:: Consigne 1 ::
Dans le passage sur Archias, de quelle ville voulut-il devenir citoyen après avoir quitté la Sicile avec Lucullus ?
:: Consigne 2 ::
Poursuivez le passage sur Archias à partir de sa dernière phrase.

:: Extrait cité ::
* * *

Aussitôt les Lucullus reçurent Archias dans leur maison, quoiqu'il n'eût pas encore quitté la prétexte. Et ce qui prouve non seulement son talent et son mérite littéraire, mais la bonté de son caractère et sa vertu, c'est qu'une maison qui, la première, l'accueillit dans sa jeunesse, fut aussi l'asile le plus ordinaire de sa vieillesse.
Il était alors chéri du grand Métellus le Numidique, et de son fils Métellus Pius ; M. Emilius l'écoutait avec plaisir ; il vivait avec les deux Catulus, père et fils ; il était honoré par L. Crassus ; intimement lié avec les Lucullus, avec Drusus, avec les Octaves, avec Caton, avec toute la maison des Hortensius, il jouissait de la plus grande considération, recherché non seulement de ceux qui désiraient l'entendre, mais de ceux qui feignaient ce désir.
Assez longtemps après, parti avec Lucullus pour la Sicile, et ayant quitté cette province avec le même Lucullus, il se rendit à Héraclée. Comme cette ville, grâce à notre alliance, jouissait des plus beaux privilèges, il souhaita d'en devenir citoyen. Il obtint facilement cette faveur, soit par son propre mérite, qui l'en faisait juger digne, soit par le crédit et la protection de Lucullus. La loi de Silvanus et de Carbon accorda le droit de citoyen A CEUX QUI SE SERAIENT FAIT INSCRIRE DANS UNE DES VILLES FÉDÉRÉES ; POURVU QUE, AU MOMENT DE LA PUBLICATION DE LA LOI, ILS EUSSENT UN DOMICILE EN ITALIE, ET QUE, DANS LES SOIXANTE JOURS, ILS EUSSENT FAIT LEUR, DÉCLARATION DEVANT LE PRÉTEUR. Archias, domicilié à Rome depuis plusieurs années, fit sa déclaration chez le préteur Q. Métellus, son ami.

* * *

:: Données affichées ::
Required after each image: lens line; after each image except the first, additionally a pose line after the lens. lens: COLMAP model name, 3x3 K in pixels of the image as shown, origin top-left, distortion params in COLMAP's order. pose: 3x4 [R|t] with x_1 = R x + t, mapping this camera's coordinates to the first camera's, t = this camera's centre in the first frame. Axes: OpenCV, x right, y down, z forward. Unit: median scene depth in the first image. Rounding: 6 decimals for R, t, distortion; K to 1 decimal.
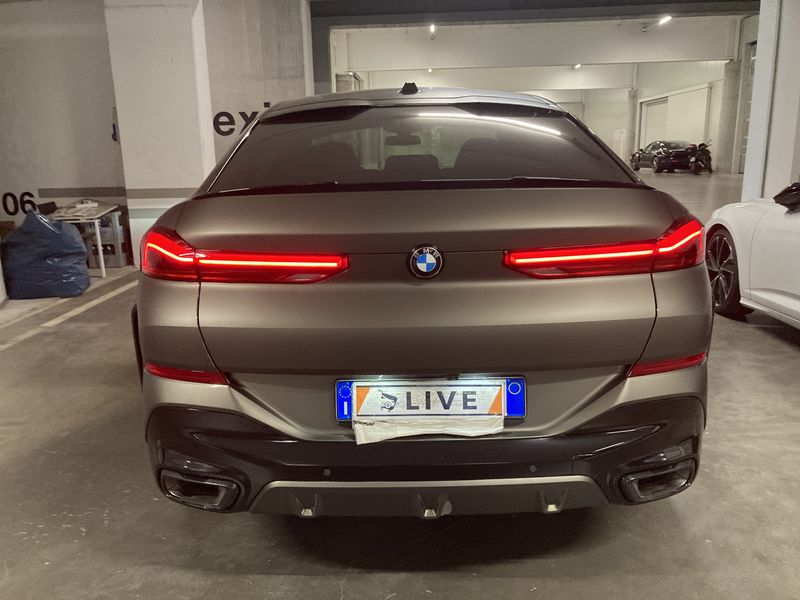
lens RADIAL K [[654.1, 0, 400.0], [0, 654.1, 300.0], [0, 0, 1]] dist [0.061838, -0.065030]
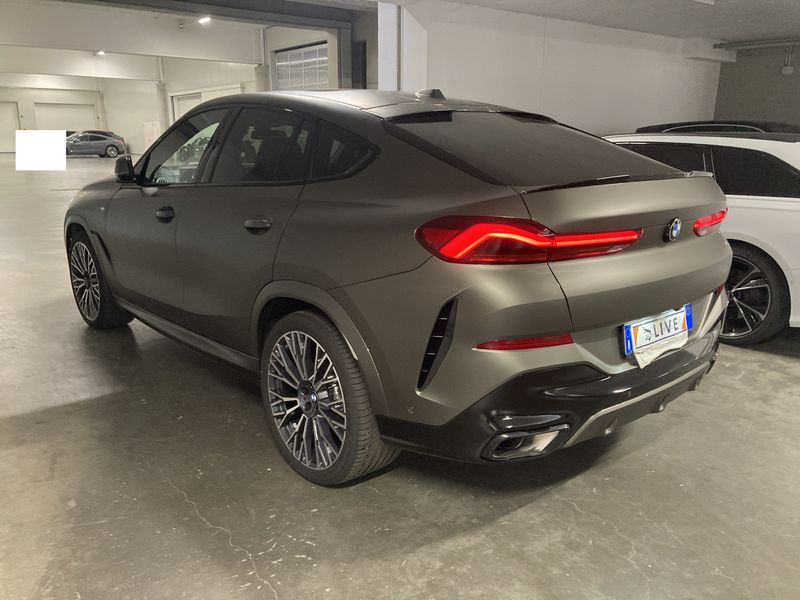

* * *

:: Votre réponse 1 ::
Héraclée.

:: Votre réponse 2 ::
IV. S'il n'est ici question que du droit de cité et de la loi, je n'ai plus rien à dire, la cause est plaidée. Lequel de ces faits, Gratius, peut-on infirmer ? Diras-tu qu'il n'a point été inscrit à Héraclée ? Voici un témoin de l'autorité, de la probité la plus respectable, le vertueux M. Lucullus ; il ne dit pas seulement je crois, mais je sais ; j'ai entendu dire, mais j'ai vu ; j'étais présent, mais j'ai agi en personne. Voici les députés d'Héraclée, les hommes les plus distingués de la ville ; venus exprès pour cette cause, chargés de témoigner su nom de toute la cité, ils affirment qu'Archias a été reçu citoyen d'Héraclée.
Tu nous demandes ici les registres de cette ville, qui, nous le savons tous, ont été brûlés avec les archives pendant la guerre d'Italie. Il est ridicule de ne rien répondre aux preuves que nous avons, et d'en demander que nous ne pouvons avoir ; de se taire sur des dépositions orales, et d'exiger des témoignages écrits ; et, tandis que tu as la garantie d'un personnage du plus grand poids, la foi et le serment d'une ville irréprochable, de rejeter ces preuves, qui ne peuvent être falsifiées en aucune manière, pour réclamer des registres qui, de ton propre aveu, le sont tous les jours.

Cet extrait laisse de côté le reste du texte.